(Stored items)
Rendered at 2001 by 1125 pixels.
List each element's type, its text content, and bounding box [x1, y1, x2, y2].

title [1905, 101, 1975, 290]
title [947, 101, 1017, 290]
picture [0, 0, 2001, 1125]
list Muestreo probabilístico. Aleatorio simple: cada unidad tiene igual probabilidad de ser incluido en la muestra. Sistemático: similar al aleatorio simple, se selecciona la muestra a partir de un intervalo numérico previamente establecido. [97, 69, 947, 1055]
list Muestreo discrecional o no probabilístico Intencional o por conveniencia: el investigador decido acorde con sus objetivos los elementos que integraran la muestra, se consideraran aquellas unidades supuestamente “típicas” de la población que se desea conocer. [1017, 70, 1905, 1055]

---

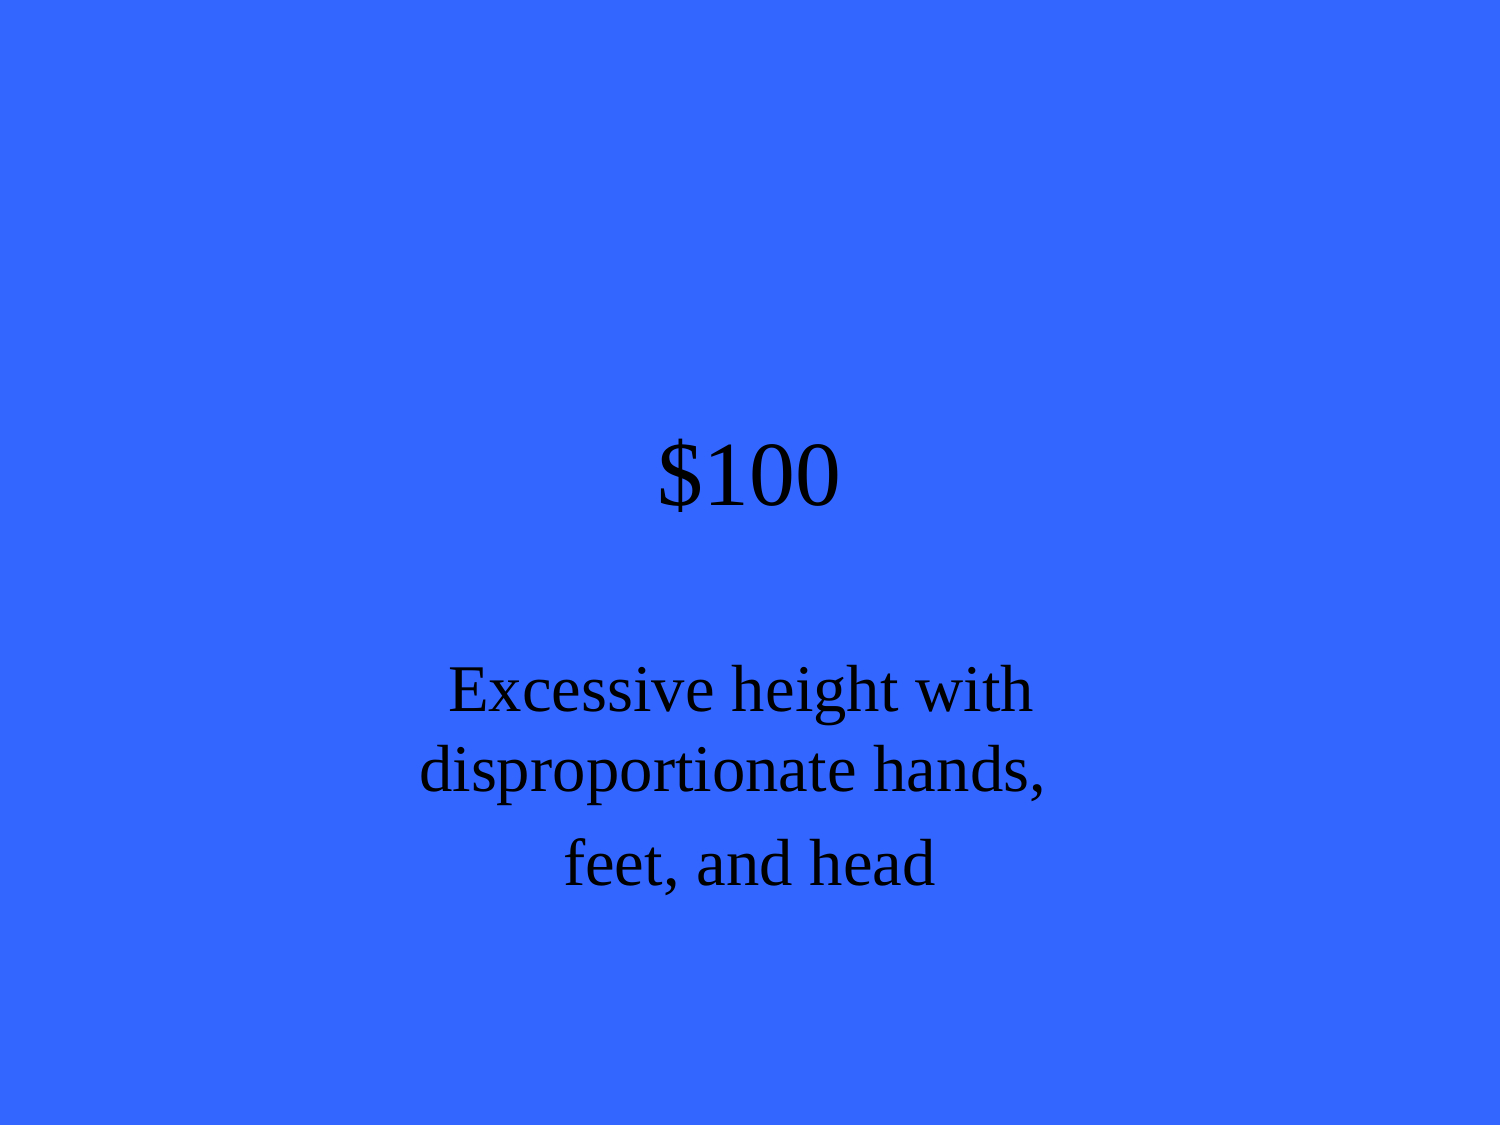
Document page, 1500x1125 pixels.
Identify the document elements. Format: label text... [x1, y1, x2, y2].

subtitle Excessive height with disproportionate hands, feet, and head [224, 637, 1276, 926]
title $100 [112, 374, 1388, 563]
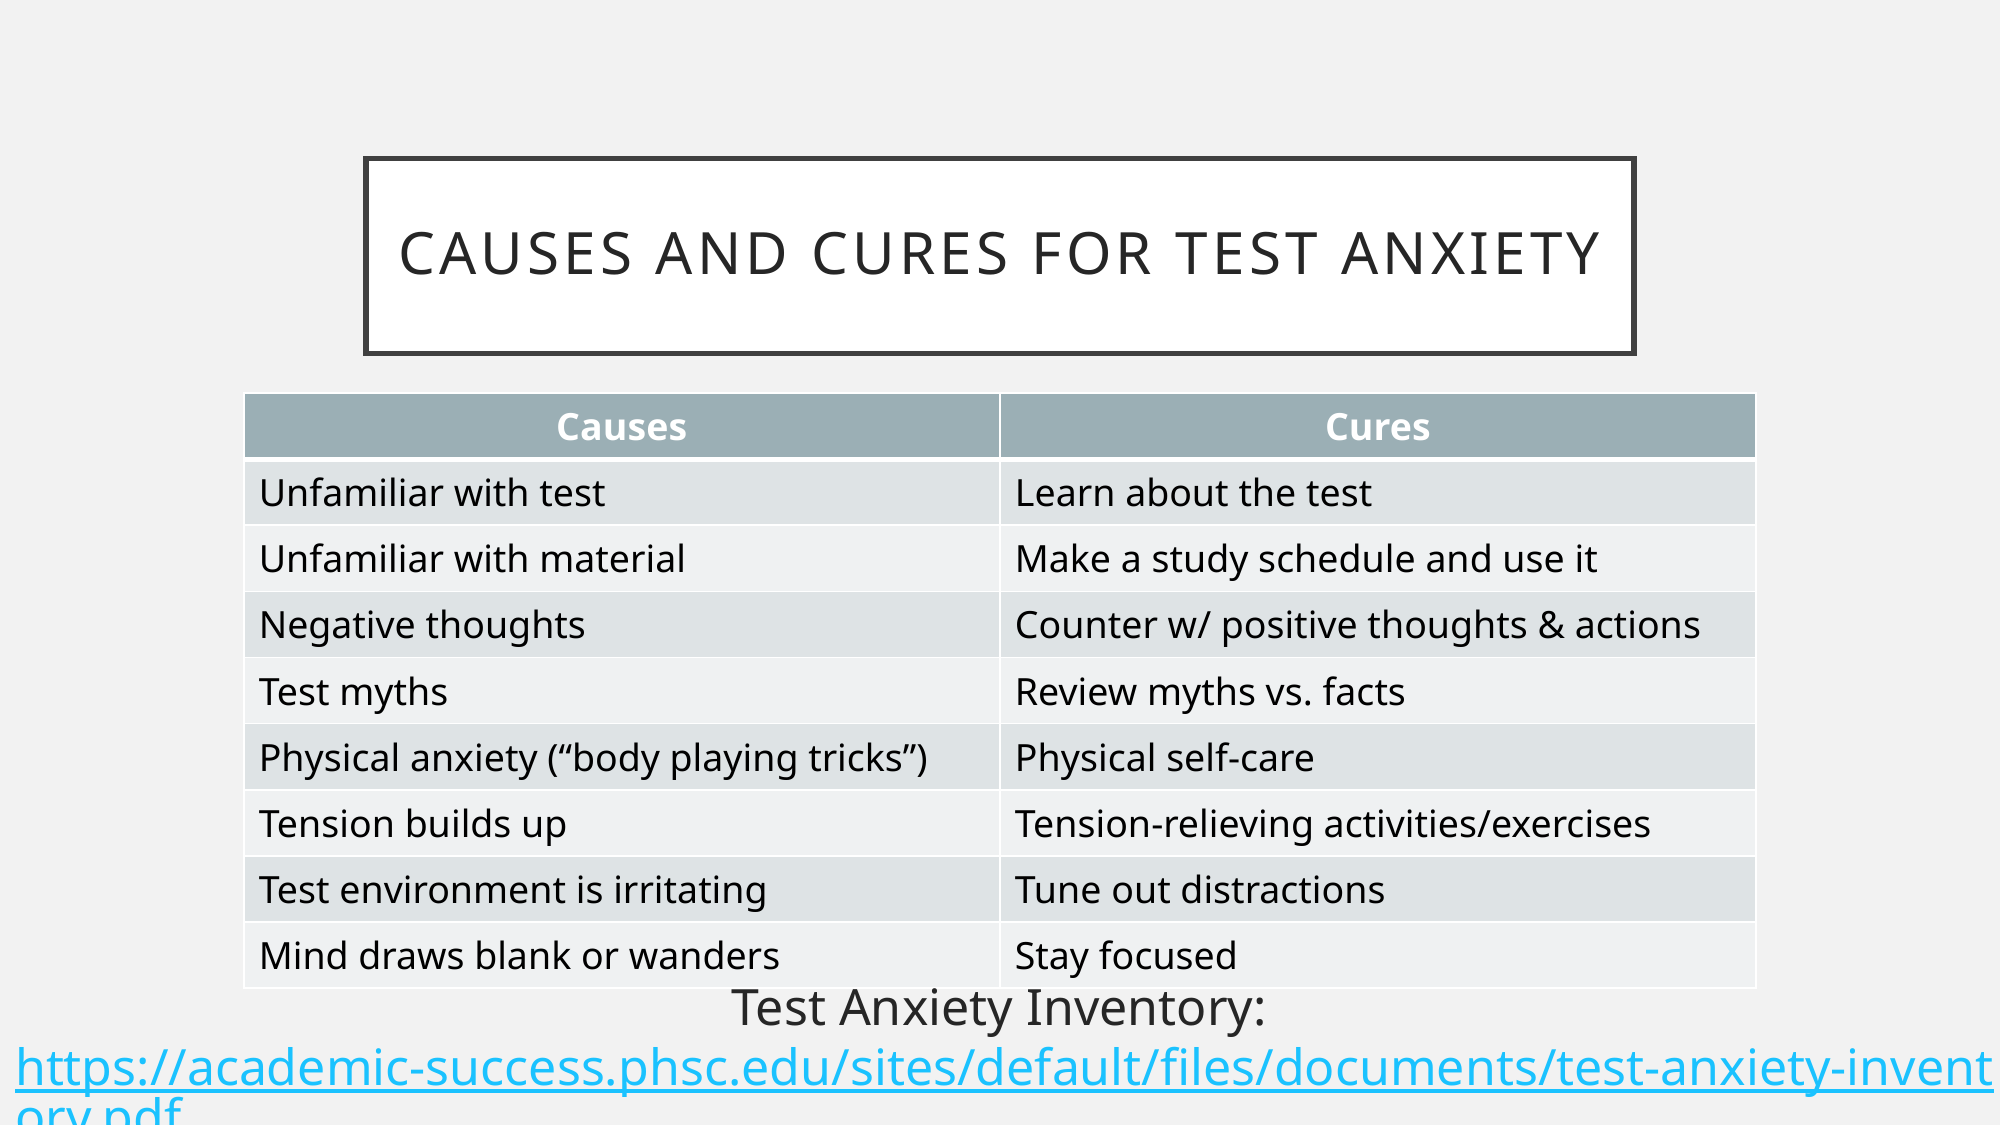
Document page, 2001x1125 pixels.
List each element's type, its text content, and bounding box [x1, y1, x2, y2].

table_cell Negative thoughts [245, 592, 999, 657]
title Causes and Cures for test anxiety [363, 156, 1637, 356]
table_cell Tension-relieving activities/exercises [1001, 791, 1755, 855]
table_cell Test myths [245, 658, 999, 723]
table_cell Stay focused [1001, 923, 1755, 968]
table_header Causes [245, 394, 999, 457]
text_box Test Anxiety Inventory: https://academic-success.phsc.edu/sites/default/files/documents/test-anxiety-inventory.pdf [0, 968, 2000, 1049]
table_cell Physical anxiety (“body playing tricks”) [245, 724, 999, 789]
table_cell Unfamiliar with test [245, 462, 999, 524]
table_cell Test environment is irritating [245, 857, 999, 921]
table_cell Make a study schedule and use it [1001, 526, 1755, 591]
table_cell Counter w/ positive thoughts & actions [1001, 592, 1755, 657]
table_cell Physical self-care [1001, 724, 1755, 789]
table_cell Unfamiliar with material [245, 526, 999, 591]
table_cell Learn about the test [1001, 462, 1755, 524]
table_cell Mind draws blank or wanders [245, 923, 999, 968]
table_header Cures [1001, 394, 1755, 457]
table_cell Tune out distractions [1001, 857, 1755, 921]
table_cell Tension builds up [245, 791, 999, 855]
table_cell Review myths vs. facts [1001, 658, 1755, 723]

---

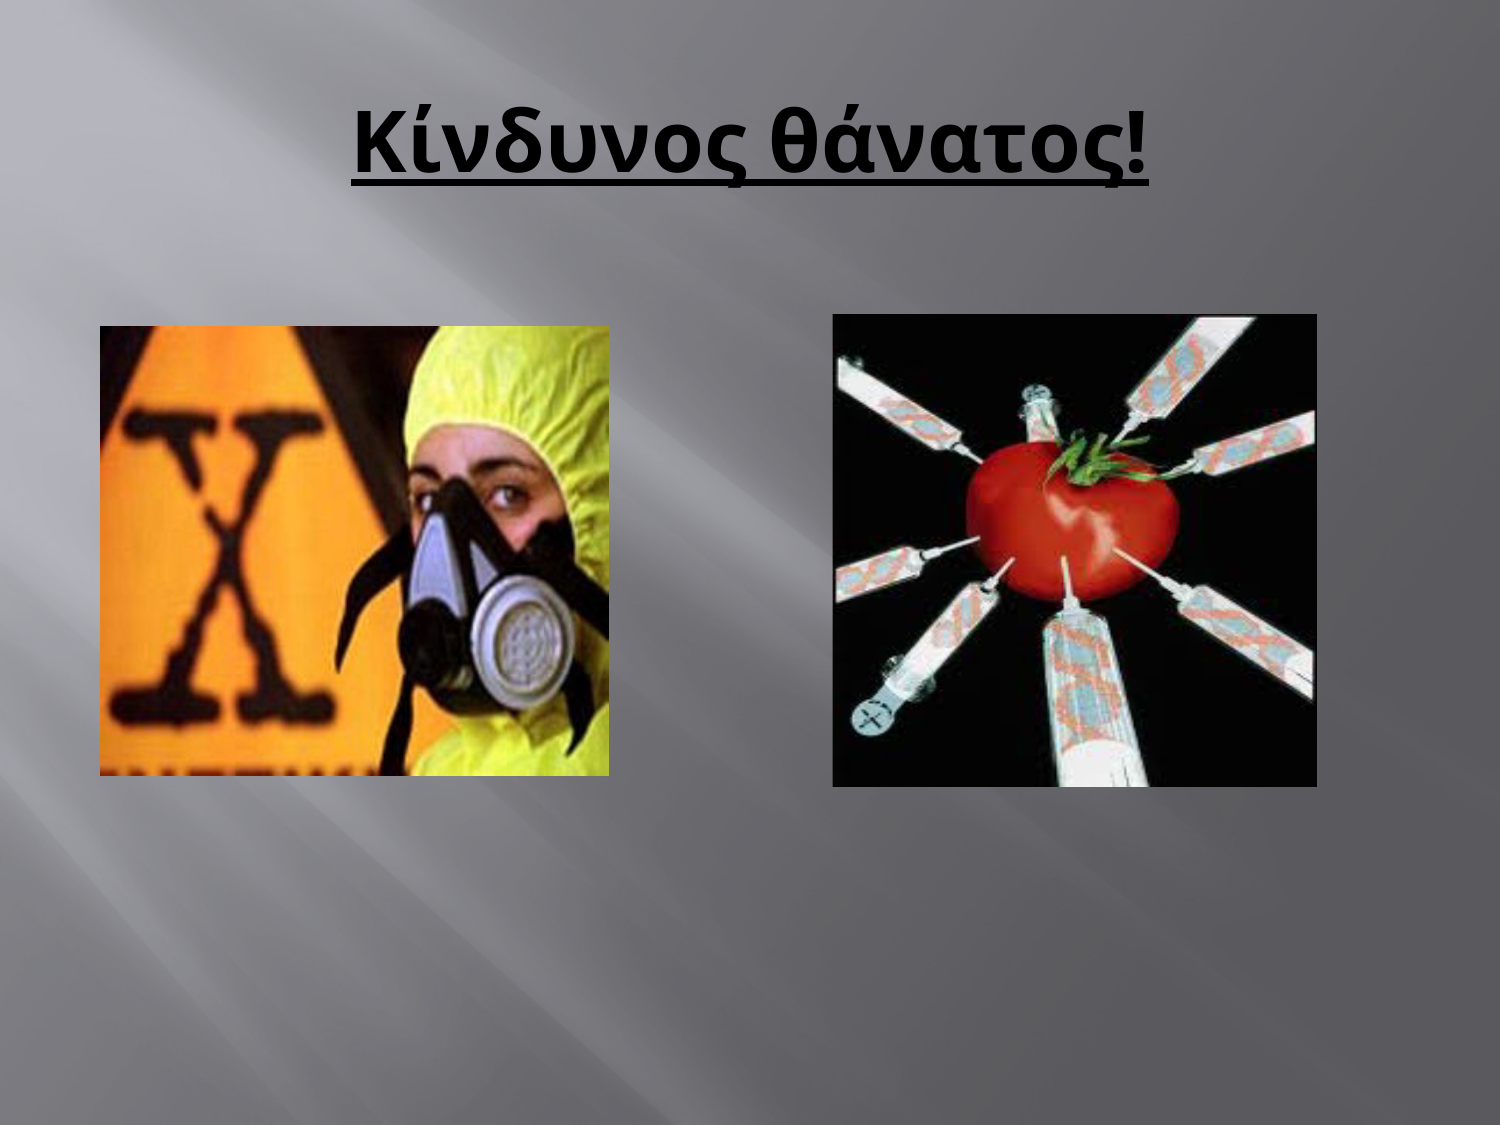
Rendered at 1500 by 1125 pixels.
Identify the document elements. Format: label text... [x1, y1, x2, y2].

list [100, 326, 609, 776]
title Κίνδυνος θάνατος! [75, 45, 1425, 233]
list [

*WHAT IS NEEDED*:
Work through the data above line by line and give the number of lines in which "Rendered" occurs. Add nothing else.

*ANSWER TO THE EXERCISE*:
2